Molesso and Needham said that they were told by people who worked at Target who they were in touch with on social media that the moves were only in Region 300, which is in the South, and that the reason was concerns over employee safety.
Needham said that the higher-ups told them that "they always move things around because it's swim season in the Southern states." But Needham had noticed that, heretofore, swimwear was always prioritized in the front of the store along with the Pride Month collections.
"We get on this meeting with them and they show us a slideshow of items that they are moving to either online or completely pulling — not making available online even — and they go through the list and by the end of the slideshow, there are only two items left," Molesso said, adding the items were "paper items, greeting cards. No clothing, no accessories.
"By the time June rolled around there were only a tarot deck and I think, like, our guided journal and the two stationery items remained," Molesso added.
Molesso and Needham are distressed that Target would not make a statement in support of the LGBTQ community in the aftermath of its decisions, and that while it promised it would donate proceeds to The Trevor Project or GLSEN, there's "no proof they did anything," Needham said.
"I said, 'there's no profits.
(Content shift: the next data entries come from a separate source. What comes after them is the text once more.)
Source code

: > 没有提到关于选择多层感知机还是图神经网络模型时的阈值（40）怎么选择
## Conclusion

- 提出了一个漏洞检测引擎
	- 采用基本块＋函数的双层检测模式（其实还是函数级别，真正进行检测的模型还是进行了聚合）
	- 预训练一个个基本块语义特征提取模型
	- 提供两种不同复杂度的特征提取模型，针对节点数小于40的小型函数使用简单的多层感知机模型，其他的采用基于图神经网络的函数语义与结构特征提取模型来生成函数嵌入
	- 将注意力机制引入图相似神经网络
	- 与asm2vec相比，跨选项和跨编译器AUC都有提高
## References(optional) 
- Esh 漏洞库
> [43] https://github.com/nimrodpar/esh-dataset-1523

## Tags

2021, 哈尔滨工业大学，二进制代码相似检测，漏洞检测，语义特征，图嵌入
You didn't sell anything,'" Needham said. "I suggested they donate to smaller organizations — Trevor Project and GLSEN are extremely well-funded."
Officials from The Trevor Project did not respond to a request for comment. A spokesperson for GLSEN stated that no one was available to comment.
Molesso and Needham said they had licensed their artwork to Target, which produced the items, and that afterward Target did give them back the rights to their designs.
"We did work with a team of queer people, and it was really nice during that, but it was just so disheartening doing all this work, and it's too good to be true, and they're letting us spread visibility, and giving us this platform and after the meeting we were just kind of laughing — is this a joke?" asked Molesso.
Molesso and Needham are working to put the experience behind them. But they said it did have an effect on their business in that they were not receiving as many freelance jobs as before. Instead, they've worked on a few collaborations with smaller niche companies, they said.
The couple declined to share financial information about their company.
Like Serrano and Vasquez, Molesso and Needham called Target "performative" in its actions, or lack thereof, regarding last year. Neither were surprised to hear that most of the Pride collection this year will be online and not in stores.
"They had a whole year to prepare," Needham said, referring to what happened in 2023.
Dana Piccoli of News is Out contributed to this report.